Diante da realidade sofrida do povo, sua pobreza e insegurança, Jesus anuncia o Reino de Deus, reino do amor e da fraternidade, no qual a paz significa condições dignas de vida para todas as pessoas. Nisso, o Deus dos pobres é retomado, alimentado e pregado para que o povo se aproxime do amor de Deus por meio dos gestos de fraternidade, ou seja, vivendo o Reino de Deus.
Em outras palavras, Jesus reafirma que o Reino de Deus está no meio dos “pequenos”: “A que é semelhante o Reino de Deus? Com o que eu podería compará-lo? Ele é como uma semente de mostarda que um homem pegou e lançou em sua horta. Ela cresce, toma-se árvore e as aves do céu fazem ninho em seus ramos” (Lc 13,18-19). O Reino de Deus não deve ser um poder ostensivo, glorioso e excludente como o Império Romano e as autoridades religiosas judaicas pregam, mas se faz de modo oculto entre os pequenos e humildes. Segue-se então a presença de Deus do êxodo na caminhada de Jesus e seus seguidores: “Deus ouve o clamor dos pobres”.
Do começo ao fim, a Bíblia é um testemunho da caminhada do povo junto com Javé, o Deus dos pobres e oprimidos. Eles com teimosia recorrem e proclamam sua fé no Deus do êxodo: "meu Deus me ouvirá”. Ou seja, assim a comunidade cristã faz uma atualização do SI 22 na vida de Jesus: “Meus Deus, meu Deus, por que me abandonaste?” (Mc 15,34). Um desespero? Não! Os seguidores de Jesus, como um grão de mostarda, devem entoar também o último versículo do Salmo: "Porque Javé não desprezou a aflição do pobre, nem escondeu dele a sua face. Quando o pobre pediu auxílio, ele escutou” (Sl 22,25).
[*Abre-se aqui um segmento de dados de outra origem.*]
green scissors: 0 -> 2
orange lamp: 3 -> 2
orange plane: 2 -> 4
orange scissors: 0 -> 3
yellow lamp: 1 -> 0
Até os nossos dias persiste, imposta pela sociedade desumana, a realidade de pessoas injustiçadas, empobrecidas e escravizadas, de comunidades indígenas com seus direitos desprezados e quilombolas esquecidos. Fome, violência, desespero... Porém, nossa esperança teimosa nos faz afirmar que nosso Deus nos ouvirá! Como o grão de mostarda, devemos ter a força comunitária de transformar a sociedade num mundo de acolhida para os empobrecidos e excluídos — esperança e paciência histórica. Que o nosso Deus paterno e materno esteja conosco hoje e sempre. Amém!
5 - Iluminando a vida
O culto que não nos sensibiliza e não nos mobiliza para defender a justiça e a vida se torna um ritualismo vazio, pois o que agrada a Javé é a prática do direito, da justiça e a fidelidade ao seu projeto. Agradar a Deus é promover a cultura de vida diante das inúmeras ameaças de morte que atingem o nosso povo.
a) Quais são as queixas de Deus contra o seu povo hoje?
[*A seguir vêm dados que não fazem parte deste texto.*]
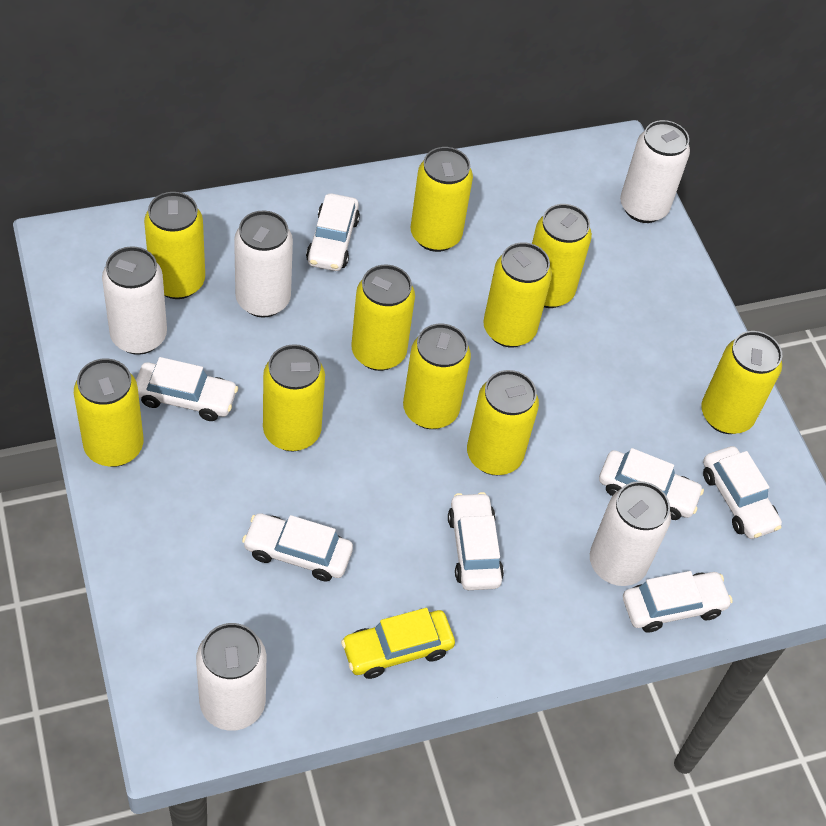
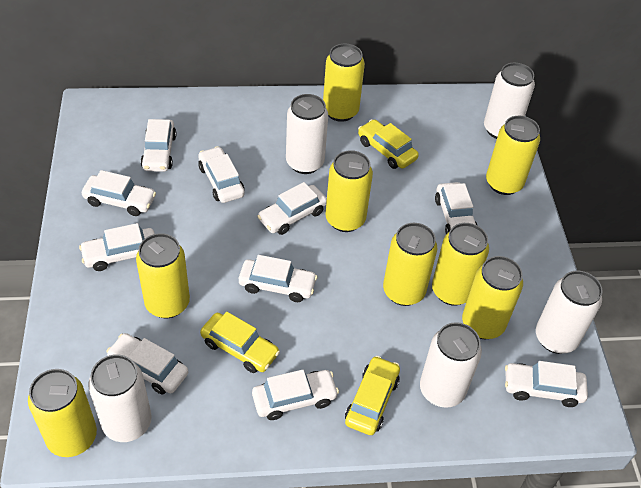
white car: 7 -> 10
yellow can: 10 -> 8
yellow car: 1 -> 3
b) Como a nossa religião influencia nossa vida prática?
Deus é fiel em seu amor e sempre nos acompanha. Por comodismo ou indiferença, muitas vezes nos afastamos do projeto de Deus. O seu desejo é que pratiquemos o direito, ou seja, que vivamos a justiça. Somos chamadas e chamados a amar a misericórdia, que só se expressa em gestos de amor ao nosso próximo.
6 - Preparar o próximo encontro
Para a próxima aula, a última, ler Mq 4,1-5
7 - Bênção final
“Javé o abençoe e o guarde”. “Javé lhe mostre o seu rosto brilhante e tenha piedade de você”. "Javé lhe mostre o seu rosto e lhe conceda a paz" (Nm 6,24-26).